Nikerboker
Nikerboker

Reputation: 843

How to log exceptions with structured arguments in .NET Core

I can't find a consistent way to log exceptions in my .NET Core microservice. Informational messages logging guidelines are simple (Microsoft.Extension.Logging is used):

_logger.LogInformation($"Reading file {path}..."); // bad
_logger.LogInformation("Reading file {Path}...", path); // good

The benefit of the second variant is structured information: by using a clever log event router (like Serilog with RenderedCompactJsonFormatter) the path is written as separate property of the log event.

Things are going worse with errors logging. The requirements are obvious:

  1. Errors are implemented as exceptions.
  2. An error is logged in the catch block where it is handled.
  3. Each error is logged in a structured form.

So, I'd expect the error reporting to look like

throw new MyException("Failed to read file {Path}", path);

and error logging - like

catch(MyException e)
{
  _logger.LogError(e, "Processing error");
}

LogError method here logs the complete error description, but it is not structured: the path is not added as a property. I tried to make MyException hold the message template and the arguments, but there are 2 problems with this approach:

  1. How to render the exception message based on a template with named arguments?
  2. An argument may be disposed when an exception is processed in a catch block.

Please tell me how you deal with this.

Upvotes: 7

Views: 5441

Answers (2)

Tomas Kubes
Tomas Kubes

Reputation: 25158

I would suggest to create FormattableException and use FormattableString inside as StructuredMessage property. For backward compatibility save formatted message to Message property

Upvotes: 0

Vivendi
Vivendi

Reputation: 21057

Exceptions in .NET don't support structured parameters like that. Since you are using custom exceptions, you could add this functionality to your own exception class.

For example:

public class MyException : Exception
{
    public object[] Props { get; }

    public MyException()
    {
    }

    public MyException(string message)
        : base(message)
    {
    }

    // Add custom "props" parameter to your exception class
    public MyException(string message, params object[] props)
        : base(message)
    {
        Props = props;
    }

    public MyException(string message, Exception inner)
        : base(message, inner)
    {
    }
}

Now in your code you could do something like this:

try
{
    var file = "image.png";
    var path = "./my/path/";
    throw new MyException("Failed to read file '{file}' in path '{path}'", file, path);
}
catch (MyException e)
{
    _logger.LogError(e, e.Message, e.Props);
}

If you look at your logs (I'm using InvisionLog here), then you should see that it is structured.

I think this is the only way to catch your exceptions and log them in a structured manner.

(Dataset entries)
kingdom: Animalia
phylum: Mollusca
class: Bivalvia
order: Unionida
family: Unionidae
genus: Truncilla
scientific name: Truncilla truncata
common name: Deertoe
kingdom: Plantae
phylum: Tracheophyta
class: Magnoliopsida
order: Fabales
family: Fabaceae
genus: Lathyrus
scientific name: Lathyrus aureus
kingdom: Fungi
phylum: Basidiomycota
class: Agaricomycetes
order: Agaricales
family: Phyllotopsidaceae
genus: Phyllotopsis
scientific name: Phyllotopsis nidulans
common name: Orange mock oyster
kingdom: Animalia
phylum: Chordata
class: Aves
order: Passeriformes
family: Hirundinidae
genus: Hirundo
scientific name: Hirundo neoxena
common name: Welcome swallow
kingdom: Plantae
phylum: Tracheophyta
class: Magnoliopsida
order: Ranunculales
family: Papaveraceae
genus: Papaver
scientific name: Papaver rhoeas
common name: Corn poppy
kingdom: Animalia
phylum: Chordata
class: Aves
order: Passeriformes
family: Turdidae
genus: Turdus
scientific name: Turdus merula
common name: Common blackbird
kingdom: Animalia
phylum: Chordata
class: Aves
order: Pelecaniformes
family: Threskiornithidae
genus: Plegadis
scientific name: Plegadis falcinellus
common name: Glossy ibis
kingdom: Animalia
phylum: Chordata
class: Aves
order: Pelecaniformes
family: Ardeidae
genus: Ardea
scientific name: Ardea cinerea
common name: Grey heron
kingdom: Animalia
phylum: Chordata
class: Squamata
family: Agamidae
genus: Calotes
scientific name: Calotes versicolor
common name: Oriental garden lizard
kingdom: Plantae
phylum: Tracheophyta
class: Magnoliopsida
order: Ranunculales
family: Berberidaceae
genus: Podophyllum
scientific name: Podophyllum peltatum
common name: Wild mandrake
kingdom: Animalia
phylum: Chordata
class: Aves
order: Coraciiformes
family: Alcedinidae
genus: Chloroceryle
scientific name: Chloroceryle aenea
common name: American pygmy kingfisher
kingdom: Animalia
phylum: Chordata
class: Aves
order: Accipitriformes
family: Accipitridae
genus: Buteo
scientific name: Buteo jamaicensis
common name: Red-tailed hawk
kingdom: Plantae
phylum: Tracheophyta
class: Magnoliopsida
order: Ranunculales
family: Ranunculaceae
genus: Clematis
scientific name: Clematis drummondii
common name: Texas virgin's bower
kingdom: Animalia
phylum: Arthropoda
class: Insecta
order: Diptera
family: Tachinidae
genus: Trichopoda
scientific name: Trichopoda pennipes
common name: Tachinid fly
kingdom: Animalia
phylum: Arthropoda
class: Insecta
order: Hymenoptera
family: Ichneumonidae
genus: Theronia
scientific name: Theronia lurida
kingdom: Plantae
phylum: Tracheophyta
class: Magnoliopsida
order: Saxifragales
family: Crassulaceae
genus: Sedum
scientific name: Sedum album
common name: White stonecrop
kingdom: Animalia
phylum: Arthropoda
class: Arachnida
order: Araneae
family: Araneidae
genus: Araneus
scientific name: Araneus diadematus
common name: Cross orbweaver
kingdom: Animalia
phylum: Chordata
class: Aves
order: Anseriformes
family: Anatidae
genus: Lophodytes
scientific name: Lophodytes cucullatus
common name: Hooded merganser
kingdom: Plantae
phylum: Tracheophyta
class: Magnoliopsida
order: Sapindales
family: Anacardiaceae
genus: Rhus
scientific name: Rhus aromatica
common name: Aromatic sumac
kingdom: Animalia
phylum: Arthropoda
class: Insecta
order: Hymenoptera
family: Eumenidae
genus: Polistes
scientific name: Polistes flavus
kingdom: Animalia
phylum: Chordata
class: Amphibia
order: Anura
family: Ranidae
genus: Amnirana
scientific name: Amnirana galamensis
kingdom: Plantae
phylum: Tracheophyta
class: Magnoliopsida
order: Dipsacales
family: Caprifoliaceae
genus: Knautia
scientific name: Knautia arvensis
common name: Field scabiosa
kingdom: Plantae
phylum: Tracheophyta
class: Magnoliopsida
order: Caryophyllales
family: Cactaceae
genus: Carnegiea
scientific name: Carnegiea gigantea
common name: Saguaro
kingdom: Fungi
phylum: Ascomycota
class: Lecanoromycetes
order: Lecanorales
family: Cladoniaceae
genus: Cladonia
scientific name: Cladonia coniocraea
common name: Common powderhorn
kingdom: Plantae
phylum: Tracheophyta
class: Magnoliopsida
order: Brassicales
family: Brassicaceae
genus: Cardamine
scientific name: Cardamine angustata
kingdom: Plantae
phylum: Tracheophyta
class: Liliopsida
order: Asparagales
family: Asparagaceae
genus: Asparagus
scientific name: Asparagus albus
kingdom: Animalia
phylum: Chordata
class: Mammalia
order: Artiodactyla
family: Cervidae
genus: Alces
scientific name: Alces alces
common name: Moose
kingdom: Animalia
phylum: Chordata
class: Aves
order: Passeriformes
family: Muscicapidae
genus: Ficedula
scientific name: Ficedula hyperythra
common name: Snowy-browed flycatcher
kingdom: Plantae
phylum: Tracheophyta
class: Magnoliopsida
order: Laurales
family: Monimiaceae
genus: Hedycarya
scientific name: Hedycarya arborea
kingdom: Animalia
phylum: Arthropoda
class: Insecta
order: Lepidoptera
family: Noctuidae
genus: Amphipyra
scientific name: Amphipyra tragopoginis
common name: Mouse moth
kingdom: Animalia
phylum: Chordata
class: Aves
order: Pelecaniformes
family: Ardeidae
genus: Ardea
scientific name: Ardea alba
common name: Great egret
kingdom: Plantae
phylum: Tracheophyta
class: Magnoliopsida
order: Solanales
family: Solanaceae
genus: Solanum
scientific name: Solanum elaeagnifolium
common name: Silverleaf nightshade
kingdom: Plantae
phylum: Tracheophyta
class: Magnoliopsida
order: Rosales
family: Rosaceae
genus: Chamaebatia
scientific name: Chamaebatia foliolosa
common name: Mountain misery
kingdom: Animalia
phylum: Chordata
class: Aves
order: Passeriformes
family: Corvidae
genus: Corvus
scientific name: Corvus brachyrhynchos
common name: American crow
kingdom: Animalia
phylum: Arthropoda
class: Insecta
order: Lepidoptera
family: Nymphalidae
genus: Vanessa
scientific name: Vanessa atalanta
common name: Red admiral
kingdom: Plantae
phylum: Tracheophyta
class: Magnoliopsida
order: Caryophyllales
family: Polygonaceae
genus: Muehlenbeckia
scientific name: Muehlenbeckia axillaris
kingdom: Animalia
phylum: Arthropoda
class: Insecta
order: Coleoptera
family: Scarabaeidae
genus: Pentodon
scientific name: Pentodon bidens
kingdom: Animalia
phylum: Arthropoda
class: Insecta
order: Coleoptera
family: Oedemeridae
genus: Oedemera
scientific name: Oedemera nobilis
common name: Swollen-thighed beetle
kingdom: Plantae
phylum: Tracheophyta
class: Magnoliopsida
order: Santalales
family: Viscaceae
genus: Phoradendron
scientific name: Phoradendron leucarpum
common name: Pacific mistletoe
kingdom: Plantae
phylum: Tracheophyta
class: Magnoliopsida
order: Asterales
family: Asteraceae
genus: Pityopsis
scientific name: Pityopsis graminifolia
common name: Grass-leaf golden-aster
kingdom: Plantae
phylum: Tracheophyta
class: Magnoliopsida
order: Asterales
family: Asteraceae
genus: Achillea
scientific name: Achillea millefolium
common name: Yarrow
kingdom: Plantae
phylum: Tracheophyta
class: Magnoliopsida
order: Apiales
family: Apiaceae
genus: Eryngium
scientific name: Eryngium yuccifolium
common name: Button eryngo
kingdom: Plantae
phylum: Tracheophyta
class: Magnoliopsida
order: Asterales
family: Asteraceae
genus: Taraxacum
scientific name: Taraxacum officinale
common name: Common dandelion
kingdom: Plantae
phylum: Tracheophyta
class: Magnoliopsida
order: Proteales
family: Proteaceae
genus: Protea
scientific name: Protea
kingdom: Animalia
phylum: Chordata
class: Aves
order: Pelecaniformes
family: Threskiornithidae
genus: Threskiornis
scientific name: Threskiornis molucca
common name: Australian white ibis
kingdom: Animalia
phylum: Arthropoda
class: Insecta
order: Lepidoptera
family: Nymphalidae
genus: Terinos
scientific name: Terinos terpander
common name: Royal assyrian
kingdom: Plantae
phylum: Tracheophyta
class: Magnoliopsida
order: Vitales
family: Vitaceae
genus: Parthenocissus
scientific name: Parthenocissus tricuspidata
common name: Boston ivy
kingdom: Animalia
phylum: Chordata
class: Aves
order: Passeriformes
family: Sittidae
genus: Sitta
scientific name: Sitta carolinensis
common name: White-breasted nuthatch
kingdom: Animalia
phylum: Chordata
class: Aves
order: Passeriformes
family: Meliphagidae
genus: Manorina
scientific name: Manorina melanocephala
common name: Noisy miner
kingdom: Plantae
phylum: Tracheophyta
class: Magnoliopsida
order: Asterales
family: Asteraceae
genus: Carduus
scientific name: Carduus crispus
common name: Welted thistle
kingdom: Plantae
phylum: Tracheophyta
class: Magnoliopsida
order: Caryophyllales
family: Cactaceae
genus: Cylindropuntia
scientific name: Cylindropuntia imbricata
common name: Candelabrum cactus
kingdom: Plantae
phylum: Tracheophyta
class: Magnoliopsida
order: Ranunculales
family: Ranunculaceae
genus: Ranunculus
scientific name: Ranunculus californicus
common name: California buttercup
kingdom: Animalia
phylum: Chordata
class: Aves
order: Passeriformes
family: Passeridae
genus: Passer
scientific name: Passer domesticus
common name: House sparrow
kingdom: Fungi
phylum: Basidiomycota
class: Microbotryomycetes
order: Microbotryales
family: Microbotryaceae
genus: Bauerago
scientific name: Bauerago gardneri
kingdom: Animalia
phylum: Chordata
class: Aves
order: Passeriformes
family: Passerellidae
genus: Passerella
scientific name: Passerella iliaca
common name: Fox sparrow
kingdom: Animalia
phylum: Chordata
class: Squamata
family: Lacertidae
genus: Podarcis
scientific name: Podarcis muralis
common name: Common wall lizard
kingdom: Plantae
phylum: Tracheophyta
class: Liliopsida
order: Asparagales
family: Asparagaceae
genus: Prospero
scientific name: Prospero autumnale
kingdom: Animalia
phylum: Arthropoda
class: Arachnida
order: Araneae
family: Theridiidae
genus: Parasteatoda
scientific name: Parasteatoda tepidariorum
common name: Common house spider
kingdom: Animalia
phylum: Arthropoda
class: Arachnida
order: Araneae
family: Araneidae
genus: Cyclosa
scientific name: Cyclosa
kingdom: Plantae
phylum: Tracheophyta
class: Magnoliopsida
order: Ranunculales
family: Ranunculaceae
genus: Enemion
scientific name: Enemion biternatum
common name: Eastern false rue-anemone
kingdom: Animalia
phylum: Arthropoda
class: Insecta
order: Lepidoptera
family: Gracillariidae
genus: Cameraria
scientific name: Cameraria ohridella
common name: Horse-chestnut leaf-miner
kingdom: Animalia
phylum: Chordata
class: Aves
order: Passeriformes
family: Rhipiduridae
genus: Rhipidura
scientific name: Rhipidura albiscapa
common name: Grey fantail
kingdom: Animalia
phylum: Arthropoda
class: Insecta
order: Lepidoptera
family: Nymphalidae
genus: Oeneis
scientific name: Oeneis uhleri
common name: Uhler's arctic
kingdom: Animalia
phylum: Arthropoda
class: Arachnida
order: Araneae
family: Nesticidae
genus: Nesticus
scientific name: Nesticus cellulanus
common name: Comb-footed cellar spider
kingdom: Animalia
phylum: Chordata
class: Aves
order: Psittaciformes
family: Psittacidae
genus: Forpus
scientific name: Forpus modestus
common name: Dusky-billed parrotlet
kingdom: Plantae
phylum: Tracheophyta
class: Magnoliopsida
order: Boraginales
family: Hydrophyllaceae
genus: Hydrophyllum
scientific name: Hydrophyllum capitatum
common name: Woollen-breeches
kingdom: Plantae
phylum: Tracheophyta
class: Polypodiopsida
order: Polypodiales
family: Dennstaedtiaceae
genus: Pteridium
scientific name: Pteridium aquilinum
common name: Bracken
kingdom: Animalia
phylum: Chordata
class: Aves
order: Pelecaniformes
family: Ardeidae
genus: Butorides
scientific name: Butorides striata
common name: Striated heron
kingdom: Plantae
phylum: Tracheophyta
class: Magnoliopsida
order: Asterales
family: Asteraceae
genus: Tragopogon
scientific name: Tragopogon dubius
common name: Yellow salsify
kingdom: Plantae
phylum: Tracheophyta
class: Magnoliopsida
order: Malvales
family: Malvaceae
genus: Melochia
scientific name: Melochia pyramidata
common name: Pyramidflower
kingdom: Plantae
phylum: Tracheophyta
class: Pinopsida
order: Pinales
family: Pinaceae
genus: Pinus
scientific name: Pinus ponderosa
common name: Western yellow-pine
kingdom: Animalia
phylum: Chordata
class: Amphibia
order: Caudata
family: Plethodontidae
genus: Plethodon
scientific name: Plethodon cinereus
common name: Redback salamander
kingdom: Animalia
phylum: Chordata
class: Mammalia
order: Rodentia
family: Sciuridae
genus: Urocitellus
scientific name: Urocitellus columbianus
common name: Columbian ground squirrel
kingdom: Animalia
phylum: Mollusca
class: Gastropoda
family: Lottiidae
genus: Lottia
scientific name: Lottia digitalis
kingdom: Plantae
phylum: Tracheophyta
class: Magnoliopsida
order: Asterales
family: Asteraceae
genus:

▶ **CHECK YOUR UNDERSTANDING**:
#1 Give again the part of the .NET Core exception logging text starting with "and error logging" and going on through "deal with this.", swapping "Processing error" for "Read failure".
#2 Answer these questions from the .NET Core exception logging text:
(a) What reputation is shown for the person who asked the question?
(b) How many views does the question have?
(c) What value is assigned to the variable file in the example code?

▶ **TASK SOLUTIONS**:
#1
and error logging - like

catch(MyException e)
{
  _logger.LogError(e, "Read failure");
}

LogError method here logs the complete error description, but it is not structured: the path is not added as a property. I tried to make MyException hold the message template and the arguments, but there are 2 problems with this approach:

  1. How to render the exception message based on a template with named arguments?
  2. An argument may be disposed when an exception is processed in a catch block.

Please tell me how you deal with this.

#2
(a) 843
(b) 5441
(c) "image.png"